Selected passage:
These problems are inherent and pervasive in federal bureaucracy, because there is no sense of urgency about saving money that is not coming out of your own pocket. Elected politicians are much more interested in pushing policies and plans that will help them at re-election time. They have not seen this as an issue that motivates the electorate.
But their legislative bungling through decades of attempts at well-intended social engineering have also created major roadblocks to the divestiture of unneeded government assets.
- The Federal Real Property and Administrative Services Act of 1949 forbids most agencies from putting up their properties for sale. Instead, they must work through GSA, which first offers the property to other federal agencies. This policy is intended to encourage better management of the total federal real estate portfolio.
- The National Historic Preservation Act of 1966 directs agencies to register historic properties with GSA, a designation that means agencies must consult with assorted stakeholders as to what can be done with the structure.
- The National Environmental Protection Act of 1969 obliges agencies to assess the environmental impacts of a property disposal before disposing of the property.
- The Comprehensive Environmental Response, Compensation and Liability Act of 1980 mandates agencies either clean up contaminated federal property before offloading it or get assurance the new owner will do so.
- The Small Business Liability Relief and Brownfields Revitalization Act of 2002 amended CERCLA and established a brownfields rehab program. Unwanted federal properties with contamination may be slated into this program.

Records drawn from a dataset

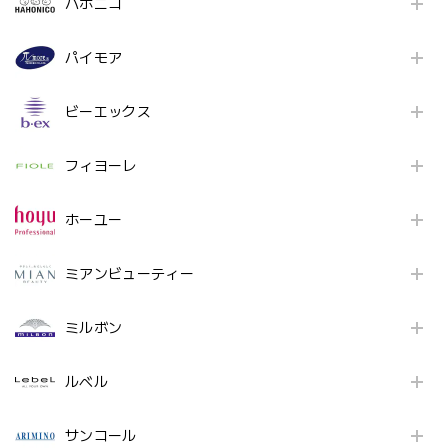
ハホニコ
パイモア
ビーエックス
フィヨーレ
ホーユー
ミアンビューティー
ミルボン
ルベル
サンコール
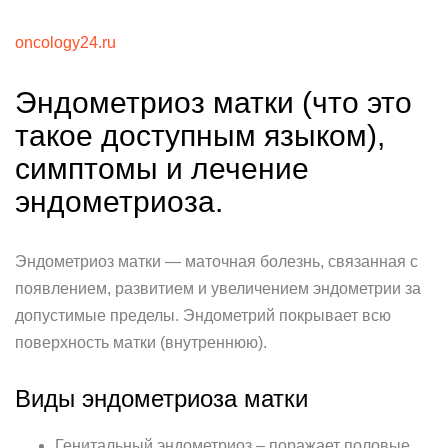
oncology24.ru
Эндометриоз матки (что это
такое доступным языком),
симптомы и лечение
эндометриоза.
Эндометриоз матки — маточная болезнь, связанная с
появлением, развитием и увеличением эндометрии за
допустимые пределы. Эндометрий покрывает всю
поверхность матки (внутреннюю).
Виды эндометриоза матки
Генитальный эндометриоз – поражает половые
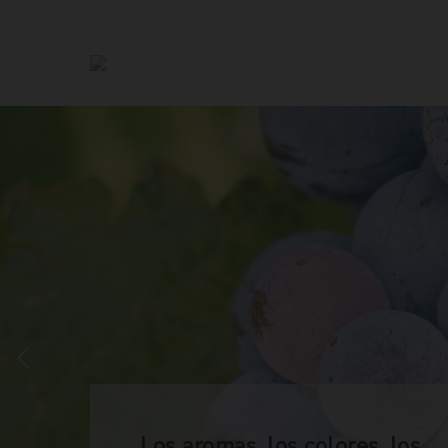
Los aromas, los colores, los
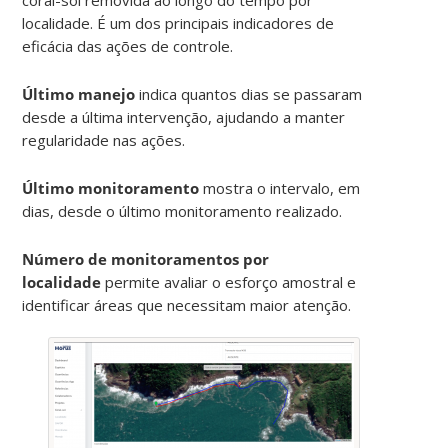
localidade. É um dos principais indicadores de
eficácia das ações de controle.
Último manejo
indica quantos dias se passaram
desde a última intervenção, ajudando a manter
regularidade nas ações.
Último monitoramento
mostra o intervalo, em
dias, desde o último monitoramento realizado.
Número de monitoramentos por
localidade
permite avaliar o esforço amostral e
identificar áreas que necessitam maior atenção.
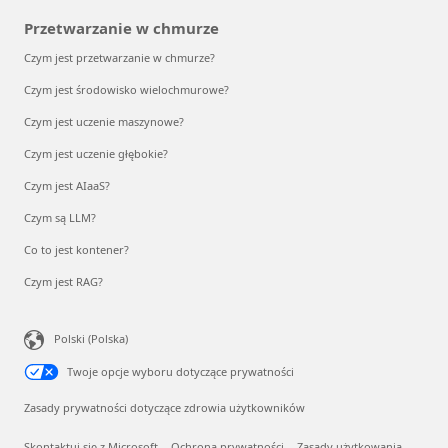
Przetwarzanie w chmurze
Czym jest przetwarzanie w chmurze?
Czym jest środowisko wielochmurowe?
Czym jest uczenie maszynowe?
Czym jest uczenie głębokie?
Czym jest AIaaS?
Czym są LLM?
Co to jest kontener?
Czym jest RAG?
Polski (Polska)
Twoje opcje wyboru dotyczące prywatności
Zasady prywatności dotyczące zdrowia użytkowników
Skontaktuj się z Microsoft
Ochrona prywatności
Zasady użytkowania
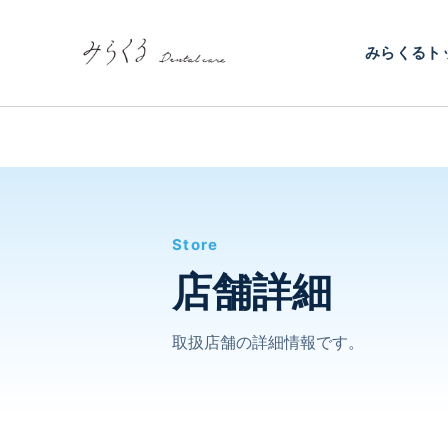
内
容
みらくるト
を
ス
キ
ッ
プ
Store
店舗詳細
取扱店舗の詳細情報です。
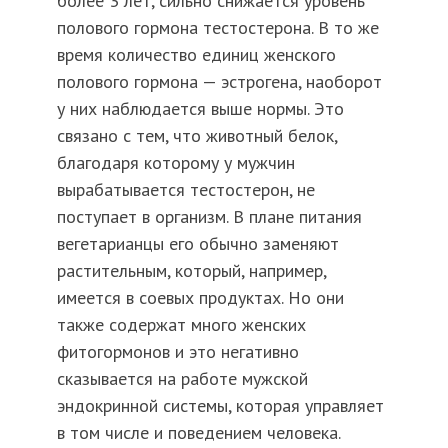
более 3 лет, сильно снижается уровень
полового гормона тестостерона. В то же
время количество единиц женского
полового гормона — эстрогена, наоборот
у них наблюдается выше нормы. Это
связано с тем, что животный белок,
благодаря которому у мужчин
вырабатывается тестостерон, не
поступает в организм. В плане питания
вегетарианцы его обычно заменяют
растительным, который, например,
имеется в соевых продуктах. Но они
также содержат много женских
фитогормонов и это негативно
сказывается на работе мужской
эндокринной системы, которая управляет
в том числе и поведением человека.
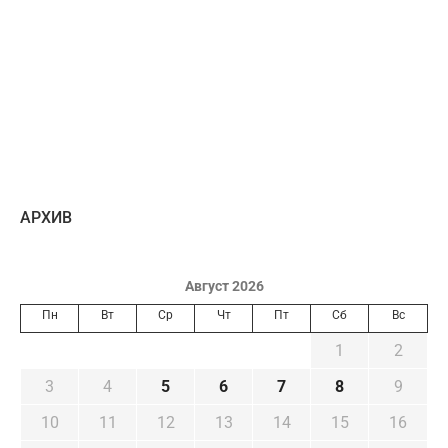
AРХИВ
Август 2026
Пн
Вт
Ср
Чт
Пт
Сб
Вс
1
2
3
4
5
6
7
8
9
10
11
12
13
14
15
16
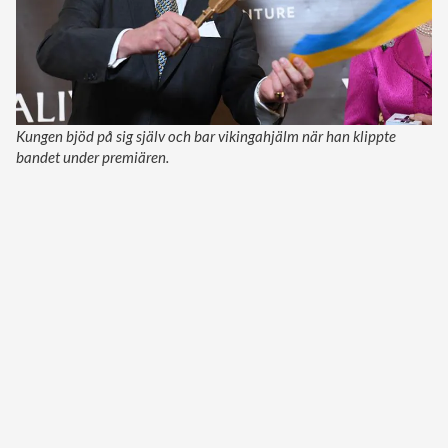
Kungen bjöd på sig själv och bar vikingahjälm när han klippte
bandet under premiären.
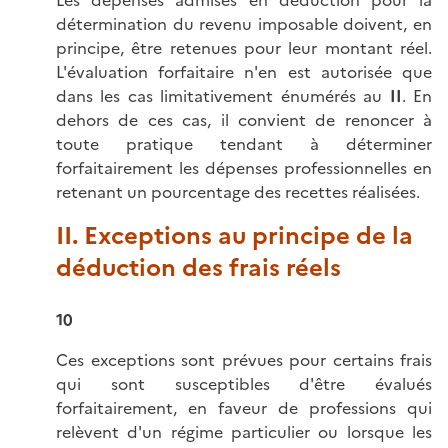
Les dépenses admises en déduction pour la
détermination du revenu imposable doivent, en
principe, être retenues pour leur montant réel.
L'évaluation forfaitaire n'en est autorisée que
dans les cas limitativement énumérés au
II
. En
dehors de ces cas, il convient de renoncer à
toute pratique tendant à déterminer
forfaitairement les dépenses professionnelles en
retenant un pourcentage des recettes réalisées.
II. Exceptions au principe de la
déduction des frais réels
10
Ces exceptions sont prévues pour certains frais
qui sont susceptibles d'être évalués
forfaitairement, en faveur de professions qui
relèvent d'un régime particulier ou lorsque les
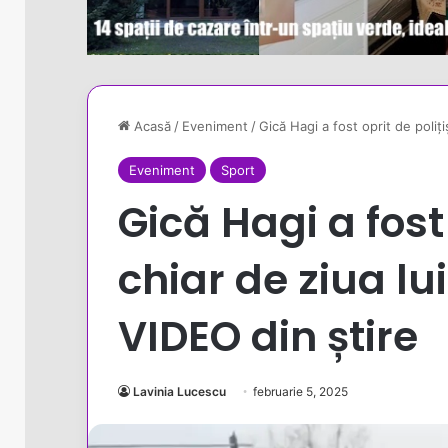
Acasă
/
Eveniment
/
Gică Hagi a fost oprit de poliți
Eveniment
Sport
Gică Hagi a fost 
chiar de ziua lui
VIDEO din știre
Lavinia Lucescu
februarie 5, 2025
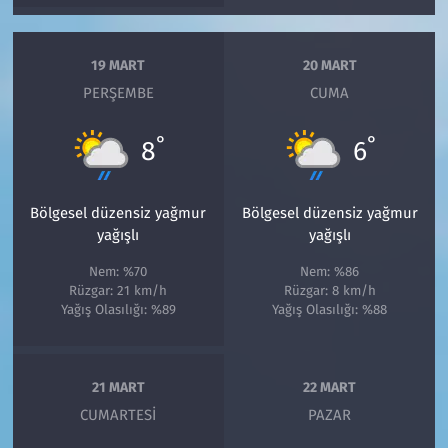
19 MART
20 MART
PERŞEMBE
CUMA
°
°
8
6
Bölgesel düzensiz yağmur
Bölgesel düzensiz yağmur
yağışlı
yağışlı
Nem: %70
Nem: %86
Rüzgar: 21 km/h
Rüzgar: 8 km/h
Yağış Olasılığı: %89
Yağış Olasılığı: %88
21 MART
22 MART
CUMARTESI
PAZAR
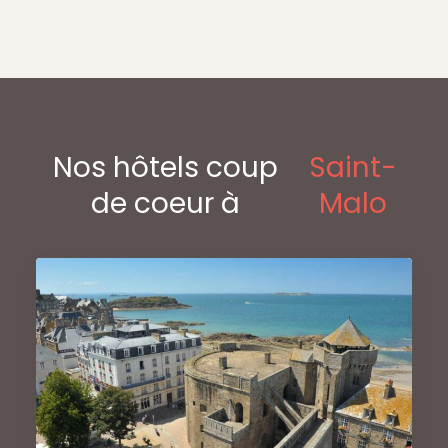
Nos hôtels coup
Saint-
de coeur à
Malo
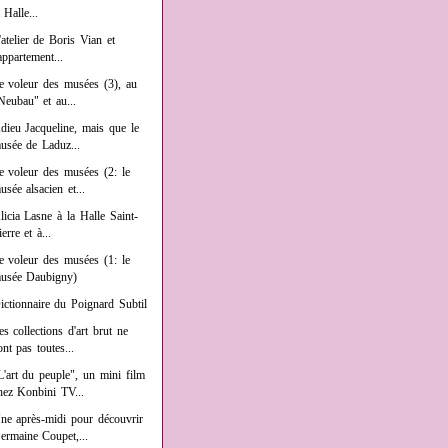
a Halle...
'atelier de Boris Vian et
'appartement...
e voleur des musées (3), au
Neubau" et au...
dieu Jacqueline, mais que le
usée de Laduz...
e voleur des musées (2: le
usée alsacien et...
licia Lasne à la Halle Saint-
ierre et à...
e voleur des musées (1: le
usée Daubigny)
ictionnaire du Poignard Subtil
es collections d'art brut ne
ont pas toutes...
L'art du peuple", un mini film
hez Konbini TV...
ne après-midi pour découvrir
ermaine Coupet,...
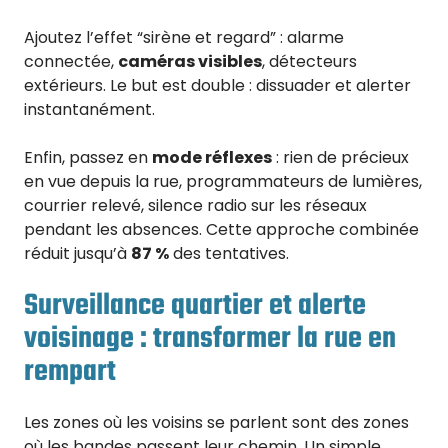
Ajoutez l’effet “sirène et regard” : alarme
connectée,
caméras visibles
, détecteurs
extérieurs. Le but est double : dissuader et alerter
instantanément.
Enfin, passez en
mode réflexes
: rien de précieux
en vue depuis la rue, programmateurs de lumières,
courrier relevé, silence radio sur les réseaux
pendant les absences. Cette approche combinée
réduit jusqu’à
87 %
des tentatives.
Surveillance quartier et alerte
voisinage : transformer la rue en
rempart
Les zones où les voisins se parlent sont des zones
où les bandes passent leur chemin. Un simple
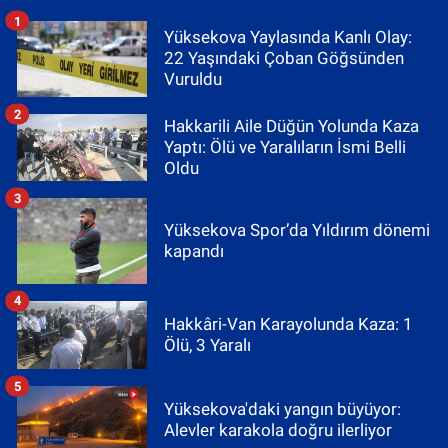
1
Yüksekova Yaylasında Kanlı Olay:
22 Yaşındaki Çoban Göğsünden
Vuruldu
2
Hakkarili Aile Düğün Yolunda Kaza
Yaptı: Ölü ve Yaralıların İsmi Belli
Oldu
3
Yüksekova Spor’da Yıldırım dönemi
kapandı
4
Hakkâri-Van Karayolunda Kaza: 1
Ölü, 3 Yaralı
5
Yüksekova'daki yangın büyüyor:
Alevler karakola doğru ilerliyor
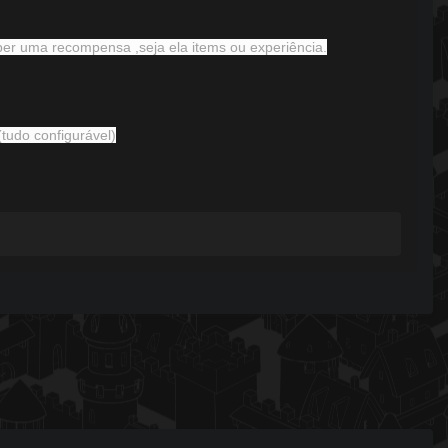
er uma recompensa ,seja ela items ou experiência.
tudo configurável)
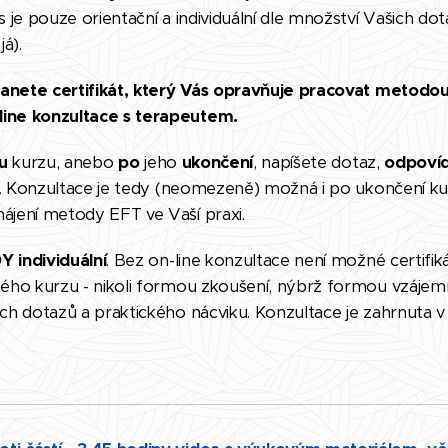
s je pouze orientační a individuální dle množství Vašich dot
á).
anete certifikát, který Vás opravňuje pracovat metodou
line konzultace s terapeutem.
u
kurzu, anebo
po
jeho
ukončení
, napíšete dotaz,
odpoví
. Konzultace je tedy (neomezeně) možná i po ukončení ku
ájení metody EFT ve Vaší praxi.
Y individuální
. Bez on-line konzultace není možné certifiká
aného kurzu - nikoli formou zkoušení, nýbrž formou vzáje
ich dotazů a praktického nácviku. Konzultace je zahrnuta v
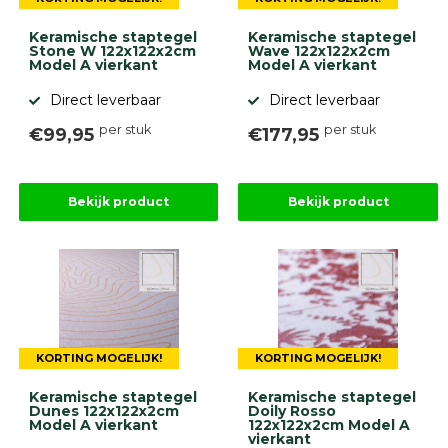
Keramische staptegel
Keramische staptegel
Stone W 122x122x2cm
Wave 122x122x2cm
Model A vierkant
Model A vierkant
Direct leverbaar
Direct leverbaar
per stuk
per stuk
€99,95
€177,95
Bekijk product
Bekijk product
KORTING MOGELIJK!
KORTING MOGELIJK!
Keramische staptegel
Keramische staptegel
Dunes 122x122x2cm
Doily Rosso
Model A vierkant
122x122x2cm Model A
vierkant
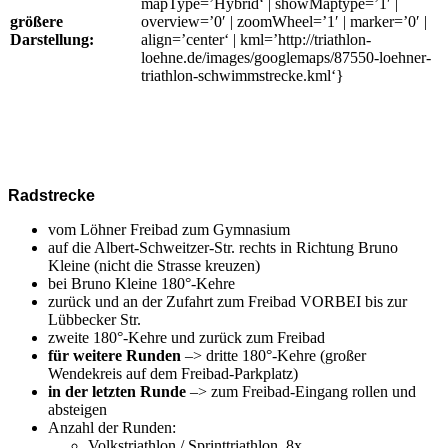
mapType=’Hybrid‘ | showMaptype=’1′ |
größere
overview=’0′ | zoomWheel=’1′ | marker=’0′ |
Darstellung:
align=’center‘ | kml=’http://triathlon-
loehne.de/images/googlemaps/87550-loehner-
triathlon-schwimmstrecke.kml‘}
Radstrecke
vom Löhner Freibad zum Gymnasium
auf die Albert-Schweitzer-Str. rechts in Richtung Bruno
Kleine (nicht die Strasse kreuzen)
bei Bruno Kleine 180°-Kehre
zurück und an der Zufahrt zum Freibad VORBEI bis zur
Lübbecker Str.
zweite 180°-Kehre und zurück zum Freibad
für weitere Runden
–> dritte 180°-Kehre (großer
Wendekreis auf dem Freibad-Parkplatz)
in der letzten Runde
–> zum Freibad-Eingang rollen und
absteigen
Anzahl der Runden:
Volkstriathlon / Sprinttriathlon 8x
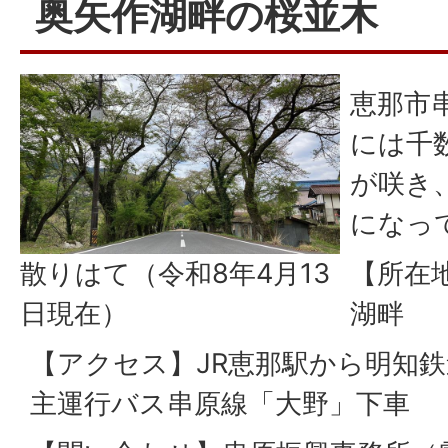
奥矢作湖畔の桜並木
恵那市
には千
が咲き
になっ
散りはて（令和8年4月13
【所在
日現在）
湖畔
【アクセス】JR恵那駅から明知
主運行バス串原線「大野」下車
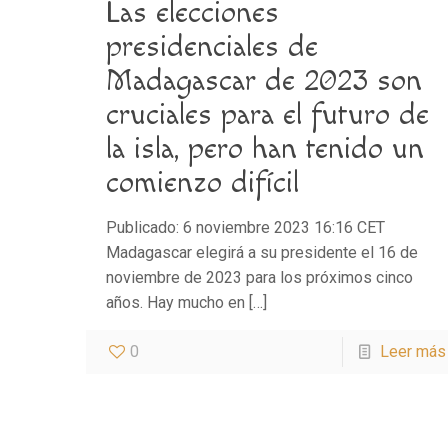
Las elecciones
presidenciales de
Madagascar de 2023 son
cruciales para el futuro de
la isla, pero han tenido un
comienzo difícil
Publicado: 6 noviembre 2023 16:16 CET
Madagascar elegirá a su presidente el 16 de
noviembre de 2023 para los próximos cinco
años. Hay mucho en
[…]
0
Leer más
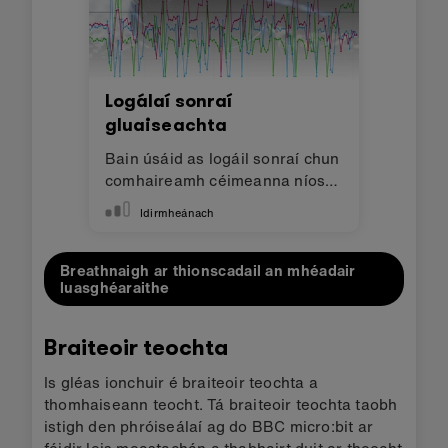
Logálaí sonraí
gluaiseachta
Bain úsáid as logáil sonraí chun
comhaireamh céimeanna níos
fearr a dhéanamh.
Idirmheánach
Breathnaigh ar thionscadail an mhéadair
luasghéaraithe
Braiteoir teochta
Is gléas ionchuir é braiteoir teochta a
thomhaiseann teocht. Tá braiteoir teochta taobh
istigh den phróiseálaí ag do BBC micro:bit ar
féidir leis meastachán a thabhairt duit ar theocht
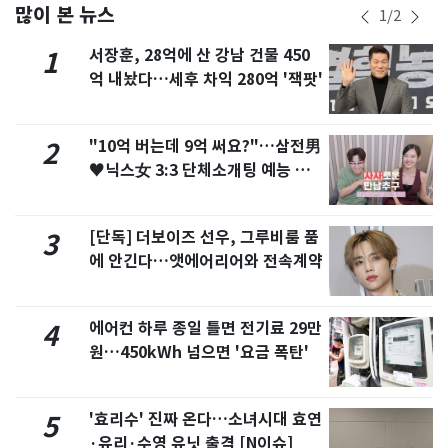
많이 본 뉴스
1
/
2
서장훈, 28억에 산 강남 건물 450
1
억 내놨다…세후 차익 280억 '잭팟'
"10억 버는데 9억 써요?"…삼전男
2
♥닉스女 3:3 단체소개팅 예능 화
제
[단독] 더보이즈 선우, 그루비룸 품
3
에 안긴다…앳에어리어와 전속계약
에어컨 하루 종일 틀면 전기료 29만
4
원…450kWh 넘으면 '요금 폭탄'
'효리수' 진짜 온다…소녀시대 효연
5
·유리·수영 유닛 출격 [N이슈]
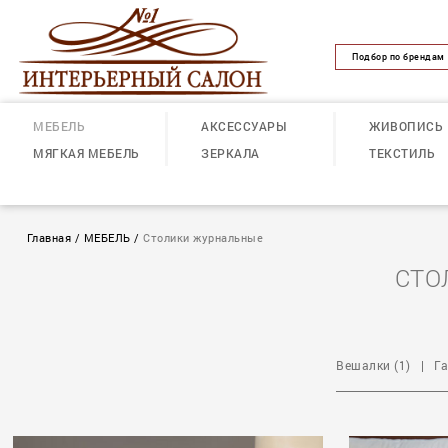
Подбор по брендам
МЕБЕЛЬ
АКСЕССУАРЫ
ЖИВОПИСЬ
МЯГКАЯ МЕБЕЛЬ
ЗЕРКАЛА
ТЕКСТИЛЬ
Главная
/
МЕБЕЛЬ
/
Столики журнальные
СТО
Вешалки (1)
|
Га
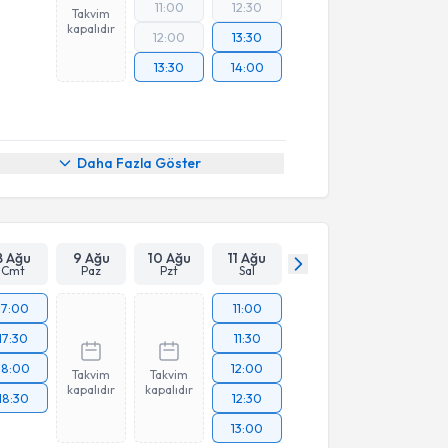
11:00
12:30
Takvim
kapalıdır
12:00
13:30
13:30
14:00
Daha Fazla Göster
8 Ağu
9 Ağu
10 Ağu
11 Ağu
Cmt
Paz
Pzt
Sal
17:00
11:00
17:30
11:30
18:00
12:00
Takvim
Takvim
kapalıdır
kapalıdır
18:30
12:30
13:00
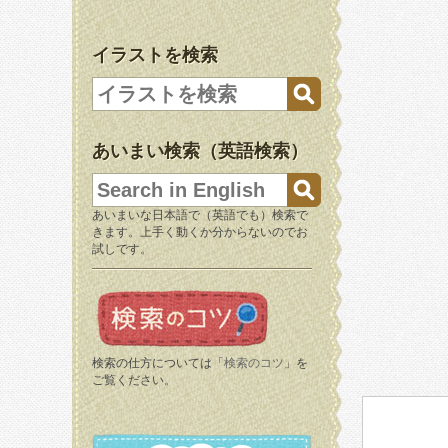
イラストを検索
あいまい検索（英語検索）
あいまいな日本語で（英語でも）検索で
きます。上手く動くか分からないのでお
試しです。
検索の仕方については「
検索のコツ
」を
ご覧ください。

Requirement:
Write the next part of the passage on laws that obstruct the sale of unneeded federal property, picking up after its final sentence. The records are separate material and have no connection to the text about federal property disposal.

Written reply:
- The Stewart B. McKinney Homeless Assistance Act of 1987 requires agencies to offer surplus property for use by entities aiding the homeless. Since 1987 only 122 properties of the 40,000 buildings that were screened ended up being transferred to nonprofits aiding the homeless.
These are only a few of many statutes that serve as hurdles to complicate and delay offloading federal properties. Collectively, this mishmash of government regulations means that now it takes years to dispense with unwanted federal properties. It is much easier to do nothing, so nothing has been done.
We can incentivize government agencies to participate in disposing of these properties expeditiously and making the whole process more prompt and less wasteful, but the problem can only be downsized by downsizing the Federal Government. No amount of incentives can bring order to the massive disorganized leviathan that the Federal Government has become.
Allen Tharp is President of the San Antonio Tea Party.